When implementing by function, I need to transfer data frames, etc., so I am trying to exchange data by making it pickle. However, when I implement the code as shown below, I get an error like the one in the picture and Vscode gets stuck.
What is the cause and how can I fix it?
Below is a part of the code I want to implement.
import azure.functions as func
import azure.durable_functions as df
import pandas as pd
from sklearn.linear_model import LinearRegression
from sklearn.datasets import fetch_california_housing # Dataset
from sklearn.model_selection import train_test_split
from sklearn.linear_model import Lasso
from sklearn.linear_model import Ridge
from sklearn.metrics import mean_squared_error # MSE(Mean Squared Error)

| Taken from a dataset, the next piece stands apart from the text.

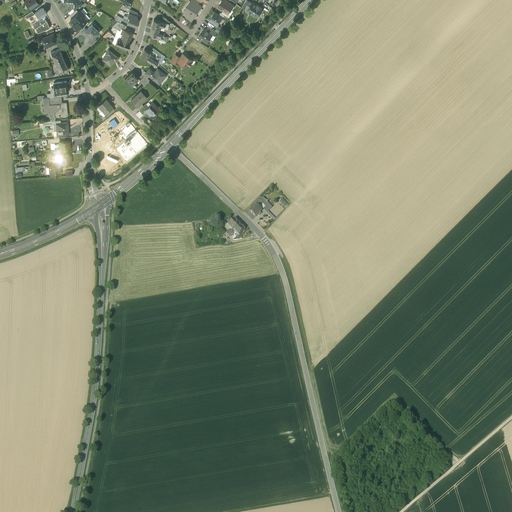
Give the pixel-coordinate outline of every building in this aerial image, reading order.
[(35,0),(25,0),(24,1),(29,9),(33,7),(33,6),(38,3),(35,0)] [(67,0),(67,1),(74,8),(80,2),(78,0),(67,0)] [(196,3),(192,0),(190,0),(186,8),(186,10),(185,12),(185,13),(193,18),(201,6),(196,3)] [(234,5),(225,0),(222,0),(220,3),(218,7),(223,10),(228,13),(231,9),(233,9),(234,7),(234,5)] [(257,6),(252,2),(252,3),(248,9),(250,10),(249,11),(257,17),(262,9),(260,7),(261,7),(258,5),(257,6)] [(35,12),(32,15),(34,18),(36,21),(41,17),(47,13),(43,7),(35,12)] [(72,18),(70,19),(74,23),(82,16),(84,15),(80,10),(78,12),(72,18)] [(219,15),(214,12),(209,20),(217,25),(219,22),(222,18),(222,17),(219,15)] [(135,15),(129,13),(128,16),(129,17),(127,22),(127,23),(135,26),(137,19),(135,19),(136,17),(135,15)] [(73,24),(76,29),(77,28),(84,22),(86,20),(82,16),(74,23),(73,24)] [(35,28),(38,33),(49,28),(47,21),(46,21),(44,18),(43,19),(41,17),(36,21),(32,23),(34,29),(35,28)] [(161,21),(154,19),(152,27),(159,29),(163,30),(164,27),(165,27),(166,22),(161,21)] [(172,22),(167,19),(166,22),(165,27),(164,27),(163,30),(164,31),(166,32),(172,22)] [(117,21),(112,26),(121,31),(122,29),(124,25),(120,22),(117,21)] [(77,28),(80,31),(86,25),(84,22),(77,28)] [(86,29),(84,31),(83,32),(90,39),(91,38),(92,39),(94,37),(99,32),(92,24),(86,29)] [(215,30),(208,26),(206,29),(212,33),(212,34),(214,35),(217,31),(215,30)] [(159,29),(152,27),(150,33),(158,36),(158,35),(160,36),(161,36),(162,33),(159,32),(159,29)] [(206,29),(204,28),(198,37),(206,42),(207,41),(209,41),(210,39),(210,37),(212,34),(212,33),(206,29)] [(132,33),(122,29),(121,31),(121,33),(122,34),(120,39),(129,42),(132,33)] [(47,36),(41,38),(45,47),(56,42),(53,34),(53,33),(47,36)] [(90,39),(87,42),(91,46),(97,40),(94,37),(92,39),(91,38),(90,39)] [(120,39),(117,38),(115,44),(121,46),(123,47),(127,48),(127,49),(130,43),(120,39)] [(161,54),(153,48),(151,50),(160,56),(161,54)] [(59,49),(51,52),(60,73),(68,70),(59,49)] [(154,58),(149,55),(150,52),(144,49),(140,57),(147,60),(150,63),(153,59),(154,58)] [(118,58),(108,50),(106,53),(105,53),(107,54),(102,59),(110,65),(114,60),(115,61),(118,58)] [(179,57),(174,54),(170,60),(174,63),(179,57)] [(183,54),(178,62),(187,68),(191,63),(189,62),(191,59),(183,54)] [(154,73),(149,68),(146,72),(145,73),(149,75),(159,84),(166,75),(157,68),(154,73)] [(132,72),(125,79),(131,85),(133,83),(138,79),(132,72)] [(140,80),(139,81),(141,82),(144,86),(150,81),(147,78),(144,76),(140,80)] [(11,81),(16,81),(15,77),(6,78),(7,85),(11,85),(11,81)] [(54,93),(67,92),(66,81),(53,83),(54,93)] [(147,98),(141,91),(130,101),(137,107),(141,103),(147,98)] [(55,104),(49,104),(49,97),(43,98),(43,105),(47,105),(47,111),(50,111),(50,118),(55,118),(55,116),(67,115),(66,103),(62,103),(61,103),(55,104)] [(113,108),(105,99),(98,105),(105,114),(109,111),(113,108)] [(159,109),(152,102),(144,110),(149,116),(154,111),(155,112),(159,109)] [(139,110),(141,113),(144,110),(148,106),(145,104),(143,106),(139,110)] [(67,123),(56,124),(57,135),(58,135),(59,135),(67,134),(67,127),(68,127),(67,123)] [(59,141),(59,142),(60,150),(70,149),(69,140),(59,141)] [(70,155),(61,156),(61,159),(61,164),(65,164),(66,164),(71,163),(70,155)] [(57,165),(49,165),(50,175),(60,174),(59,164),(57,165)] [(282,198),(279,201),(286,208),(289,205),(282,198)] [(265,201),(263,199),(256,205),(262,211),(264,209),(268,205),(267,203),(268,203),(267,202),(267,203),(266,201),(265,201)] [(256,205),(250,211),(256,217),(258,215),(259,216),(261,214),(260,213),(262,211),(256,205)] [(276,218),(269,210),(267,213),(274,220),(276,218)] [(229,225),(228,226),(234,231),(240,225),(234,219),(229,225)] [(217,224),(222,229),(227,224),(224,220),(217,224)] [(227,224),(222,229),(223,230),(228,236),(234,231),(228,226),(229,225),(227,224)] [(245,230),(240,225),(234,231),(236,233),(238,236),(239,236),(245,230)] [(228,236),(223,230),(220,231),(221,232),(220,233),(227,240),(228,239),(229,237),(228,236)] [(230,241),(238,236),(236,233),(230,238),(229,237),(228,239),(230,241)]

from sklearn.preprocessing import StandardScaler
app = df.DFApp(http_auth_level=func.AuthLevel.ANONYMOUS)
### client function ###
@app.route(route="orchestrators/client_function")
@app.durable_client_input(client_name="client")
async def client_function(req: func.HttpRequest, client: df.DurableOrchestrationClient) -> func.HttpResponse:
instance_id = await client.start_new("orchestrator", None, {})
await client.wait_for_completion_or_create_check_status_response(req, instance_id)
return client.create_check_status_response(req, instance_id)
### orchestrator function ###
@app.orchestration_trigger(context_name="context")
def orchestrator(context: df.DurableOrchestrationContext) -> str:
data = yield context.call_activity("prepare_data", '')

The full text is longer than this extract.